**What to do:**
Transcribe the full listing below, word for word, without pictures.

**Recorded information:**
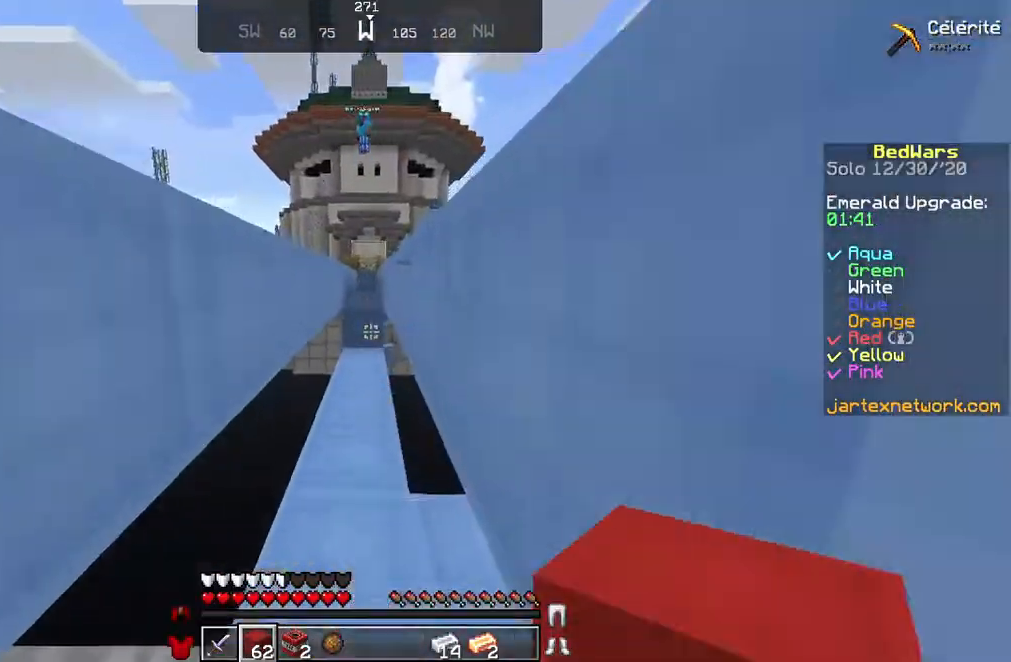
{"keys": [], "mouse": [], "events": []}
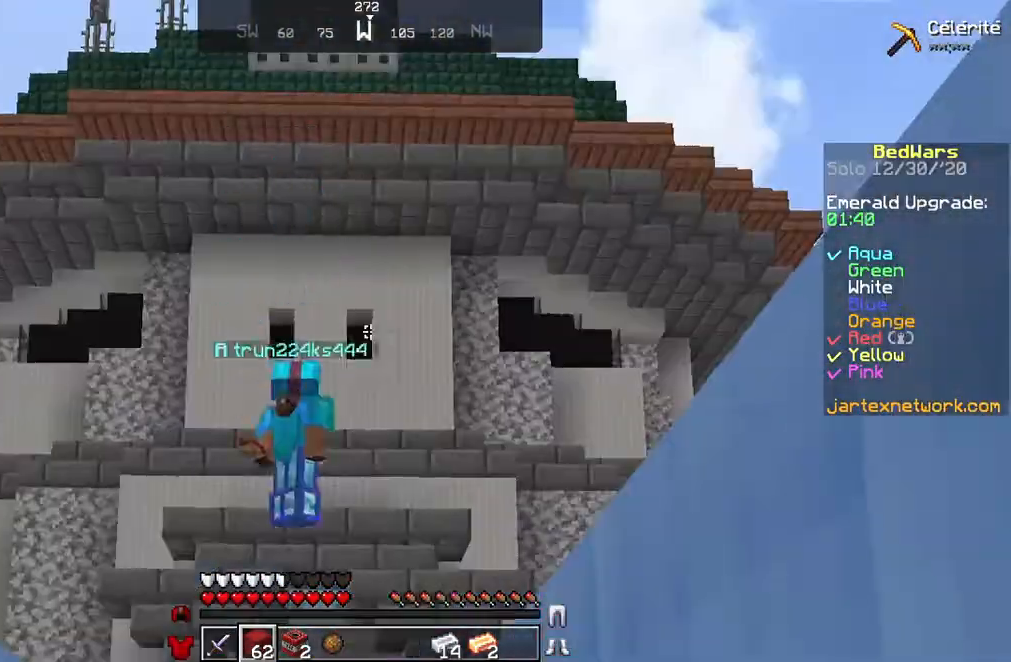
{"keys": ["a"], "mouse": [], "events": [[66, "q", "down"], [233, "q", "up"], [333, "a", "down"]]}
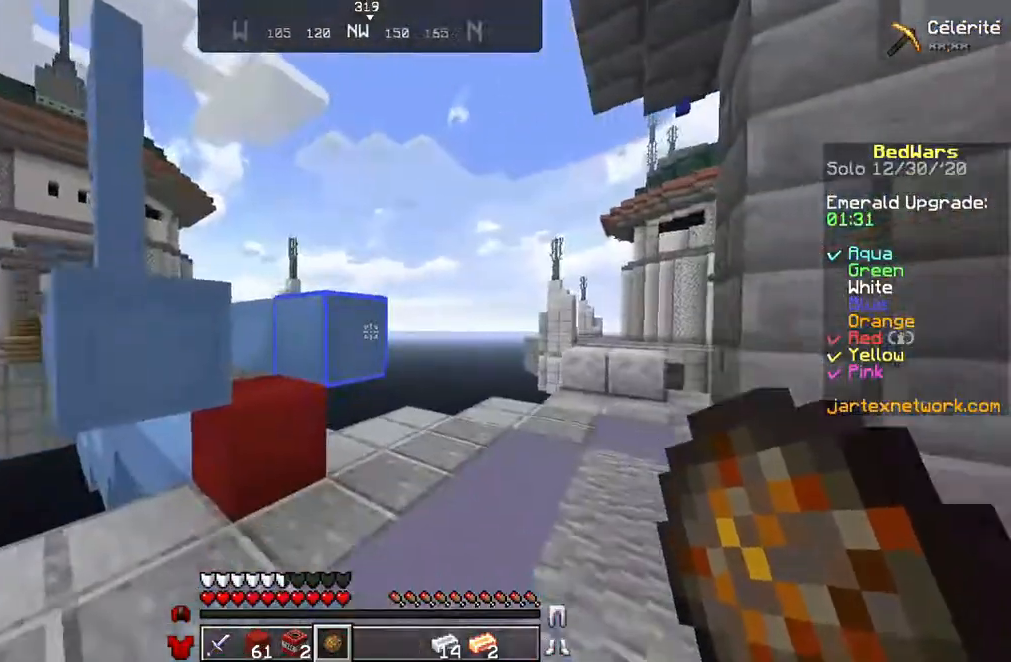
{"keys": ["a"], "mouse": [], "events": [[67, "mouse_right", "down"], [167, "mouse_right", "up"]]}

**The answer:**
{"keys": [], "mouse": [], "events": []}
{"keys": ["a"], "mouse": [], "events": [[66, "q", "down"], [233, "q", "up"], [333, "a", "down"]]}
{"keys": ["a"], "mouse": [], "events": [[67, "mouse_right", "down"], [167, "mouse_right", "up"]]}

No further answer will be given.